*Given instruction*.
Copy the data below verbatim from the line containing "pose: elev=242.3 azim=140.4" through the line containing "Dot at: (239, 306)", including both of those lines.

BEGIN Dataset

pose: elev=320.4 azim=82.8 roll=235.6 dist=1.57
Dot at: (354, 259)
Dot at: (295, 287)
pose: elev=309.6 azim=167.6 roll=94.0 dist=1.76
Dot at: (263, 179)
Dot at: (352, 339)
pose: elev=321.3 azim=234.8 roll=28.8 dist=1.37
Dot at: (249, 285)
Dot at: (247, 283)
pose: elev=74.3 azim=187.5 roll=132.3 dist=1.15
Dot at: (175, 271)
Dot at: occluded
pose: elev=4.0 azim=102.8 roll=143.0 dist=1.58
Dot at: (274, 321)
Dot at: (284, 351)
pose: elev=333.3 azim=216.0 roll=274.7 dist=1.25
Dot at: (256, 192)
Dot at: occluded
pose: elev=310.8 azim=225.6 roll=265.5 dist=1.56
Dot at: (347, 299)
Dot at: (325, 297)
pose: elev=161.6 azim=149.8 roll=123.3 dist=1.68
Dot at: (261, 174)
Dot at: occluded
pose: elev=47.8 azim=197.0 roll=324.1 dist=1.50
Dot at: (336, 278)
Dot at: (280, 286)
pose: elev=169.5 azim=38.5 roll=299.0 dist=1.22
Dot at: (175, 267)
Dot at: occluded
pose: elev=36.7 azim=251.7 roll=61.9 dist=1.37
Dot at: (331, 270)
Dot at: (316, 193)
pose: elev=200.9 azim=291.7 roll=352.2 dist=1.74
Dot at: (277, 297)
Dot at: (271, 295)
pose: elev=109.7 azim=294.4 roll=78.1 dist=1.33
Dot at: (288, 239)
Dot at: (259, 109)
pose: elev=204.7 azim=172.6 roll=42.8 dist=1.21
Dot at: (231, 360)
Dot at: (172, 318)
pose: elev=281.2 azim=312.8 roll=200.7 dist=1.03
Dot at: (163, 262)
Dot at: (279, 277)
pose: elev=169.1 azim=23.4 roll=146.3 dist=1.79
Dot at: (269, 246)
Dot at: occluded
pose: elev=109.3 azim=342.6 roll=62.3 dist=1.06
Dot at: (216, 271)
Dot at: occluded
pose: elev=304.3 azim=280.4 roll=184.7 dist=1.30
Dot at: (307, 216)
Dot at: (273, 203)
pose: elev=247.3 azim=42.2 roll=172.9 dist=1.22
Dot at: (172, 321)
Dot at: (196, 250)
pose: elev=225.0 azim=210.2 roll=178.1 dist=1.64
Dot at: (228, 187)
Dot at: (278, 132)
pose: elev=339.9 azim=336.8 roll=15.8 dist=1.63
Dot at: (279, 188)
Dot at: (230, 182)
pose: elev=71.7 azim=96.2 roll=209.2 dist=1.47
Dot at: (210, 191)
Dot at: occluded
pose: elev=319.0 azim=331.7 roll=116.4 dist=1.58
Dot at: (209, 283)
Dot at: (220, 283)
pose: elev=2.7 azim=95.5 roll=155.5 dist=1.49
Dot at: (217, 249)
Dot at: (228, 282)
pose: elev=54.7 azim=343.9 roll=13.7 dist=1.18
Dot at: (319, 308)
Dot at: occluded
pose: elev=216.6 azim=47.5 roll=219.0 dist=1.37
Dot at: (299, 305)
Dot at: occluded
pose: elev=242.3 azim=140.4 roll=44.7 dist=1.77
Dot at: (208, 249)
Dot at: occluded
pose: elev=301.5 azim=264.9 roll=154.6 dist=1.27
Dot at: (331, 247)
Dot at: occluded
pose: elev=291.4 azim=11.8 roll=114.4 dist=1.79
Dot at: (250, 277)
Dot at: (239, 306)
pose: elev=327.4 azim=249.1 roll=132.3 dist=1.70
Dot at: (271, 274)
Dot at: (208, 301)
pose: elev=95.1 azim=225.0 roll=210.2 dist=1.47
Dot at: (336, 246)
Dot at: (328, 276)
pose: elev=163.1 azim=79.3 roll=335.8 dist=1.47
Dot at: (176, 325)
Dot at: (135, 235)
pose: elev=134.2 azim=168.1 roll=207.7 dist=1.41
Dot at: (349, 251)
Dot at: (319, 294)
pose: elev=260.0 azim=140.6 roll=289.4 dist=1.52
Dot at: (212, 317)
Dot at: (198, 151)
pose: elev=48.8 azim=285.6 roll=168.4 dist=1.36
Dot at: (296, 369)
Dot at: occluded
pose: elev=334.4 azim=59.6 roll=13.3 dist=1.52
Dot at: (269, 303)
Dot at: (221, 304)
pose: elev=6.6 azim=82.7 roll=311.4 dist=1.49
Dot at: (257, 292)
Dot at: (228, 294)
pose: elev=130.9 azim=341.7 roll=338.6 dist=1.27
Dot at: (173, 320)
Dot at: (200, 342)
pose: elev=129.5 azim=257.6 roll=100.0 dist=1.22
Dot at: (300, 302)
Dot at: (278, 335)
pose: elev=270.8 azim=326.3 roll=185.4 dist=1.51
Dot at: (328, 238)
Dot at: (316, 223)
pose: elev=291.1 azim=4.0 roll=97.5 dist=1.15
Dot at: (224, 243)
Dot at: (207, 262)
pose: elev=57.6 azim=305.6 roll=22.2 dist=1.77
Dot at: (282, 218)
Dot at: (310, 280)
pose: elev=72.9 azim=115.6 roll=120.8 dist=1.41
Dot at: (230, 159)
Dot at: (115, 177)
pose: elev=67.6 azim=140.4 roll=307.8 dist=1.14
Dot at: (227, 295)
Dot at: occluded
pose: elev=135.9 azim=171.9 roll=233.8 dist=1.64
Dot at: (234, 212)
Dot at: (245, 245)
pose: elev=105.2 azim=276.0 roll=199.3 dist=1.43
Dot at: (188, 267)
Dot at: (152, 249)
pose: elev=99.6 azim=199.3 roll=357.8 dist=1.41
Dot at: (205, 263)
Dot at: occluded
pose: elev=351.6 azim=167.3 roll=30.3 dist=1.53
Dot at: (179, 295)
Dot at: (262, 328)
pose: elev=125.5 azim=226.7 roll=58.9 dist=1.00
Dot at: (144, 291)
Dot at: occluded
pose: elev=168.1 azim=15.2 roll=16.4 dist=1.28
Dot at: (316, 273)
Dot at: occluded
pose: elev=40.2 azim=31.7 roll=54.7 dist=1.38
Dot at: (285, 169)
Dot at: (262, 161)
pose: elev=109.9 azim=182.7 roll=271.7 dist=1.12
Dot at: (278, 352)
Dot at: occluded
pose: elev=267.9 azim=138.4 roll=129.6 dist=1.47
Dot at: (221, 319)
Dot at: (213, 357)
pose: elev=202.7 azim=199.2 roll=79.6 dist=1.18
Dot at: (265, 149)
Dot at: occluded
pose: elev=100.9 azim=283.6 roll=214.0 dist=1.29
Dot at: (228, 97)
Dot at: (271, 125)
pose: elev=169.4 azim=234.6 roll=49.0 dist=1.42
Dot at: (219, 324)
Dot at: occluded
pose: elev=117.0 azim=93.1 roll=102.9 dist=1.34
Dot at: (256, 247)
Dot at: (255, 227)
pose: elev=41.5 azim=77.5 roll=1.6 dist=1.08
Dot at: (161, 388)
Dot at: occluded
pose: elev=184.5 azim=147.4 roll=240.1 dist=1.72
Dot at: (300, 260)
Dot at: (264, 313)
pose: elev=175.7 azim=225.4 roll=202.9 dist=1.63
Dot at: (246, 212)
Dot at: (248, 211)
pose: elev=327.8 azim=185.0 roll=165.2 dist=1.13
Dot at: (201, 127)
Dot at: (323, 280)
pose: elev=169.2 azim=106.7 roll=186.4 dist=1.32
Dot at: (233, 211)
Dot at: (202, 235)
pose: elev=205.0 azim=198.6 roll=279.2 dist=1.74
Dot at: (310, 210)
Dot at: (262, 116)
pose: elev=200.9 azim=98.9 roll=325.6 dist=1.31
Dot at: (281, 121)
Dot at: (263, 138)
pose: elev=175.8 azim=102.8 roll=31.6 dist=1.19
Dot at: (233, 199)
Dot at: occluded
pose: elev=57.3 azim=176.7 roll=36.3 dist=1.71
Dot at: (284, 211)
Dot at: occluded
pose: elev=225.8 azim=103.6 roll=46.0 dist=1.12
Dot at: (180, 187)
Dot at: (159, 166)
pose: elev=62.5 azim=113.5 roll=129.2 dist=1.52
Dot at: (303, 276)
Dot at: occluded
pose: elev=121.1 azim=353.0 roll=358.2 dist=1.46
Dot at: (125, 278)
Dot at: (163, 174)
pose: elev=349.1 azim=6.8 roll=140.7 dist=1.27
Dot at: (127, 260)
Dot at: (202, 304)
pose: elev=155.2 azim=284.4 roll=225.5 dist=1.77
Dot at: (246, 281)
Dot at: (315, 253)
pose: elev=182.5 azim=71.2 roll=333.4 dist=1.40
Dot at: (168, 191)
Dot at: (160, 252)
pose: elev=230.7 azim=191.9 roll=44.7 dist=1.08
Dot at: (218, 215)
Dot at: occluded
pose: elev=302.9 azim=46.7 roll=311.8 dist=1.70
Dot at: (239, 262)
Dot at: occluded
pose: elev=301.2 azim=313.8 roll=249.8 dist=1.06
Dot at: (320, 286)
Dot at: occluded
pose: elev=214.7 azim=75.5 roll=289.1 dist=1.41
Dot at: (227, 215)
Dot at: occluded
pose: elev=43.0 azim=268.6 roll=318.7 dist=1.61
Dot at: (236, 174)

END Dataset

*Complete answer*.
pose: elev=242.3 azim=140.4 roll=44.7 dist=1.77
Dot at: (208, 249)
Dot at: occluded
pose: elev=301.5 azim=264.9 roll=154.6 dist=1.27
Dot at: (331, 247)
Dot at: occluded
pose: elev=291.4 azim=11.8 roll=114.4 dist=1.79
Dot at: (250, 277)
Dot at: (239, 306)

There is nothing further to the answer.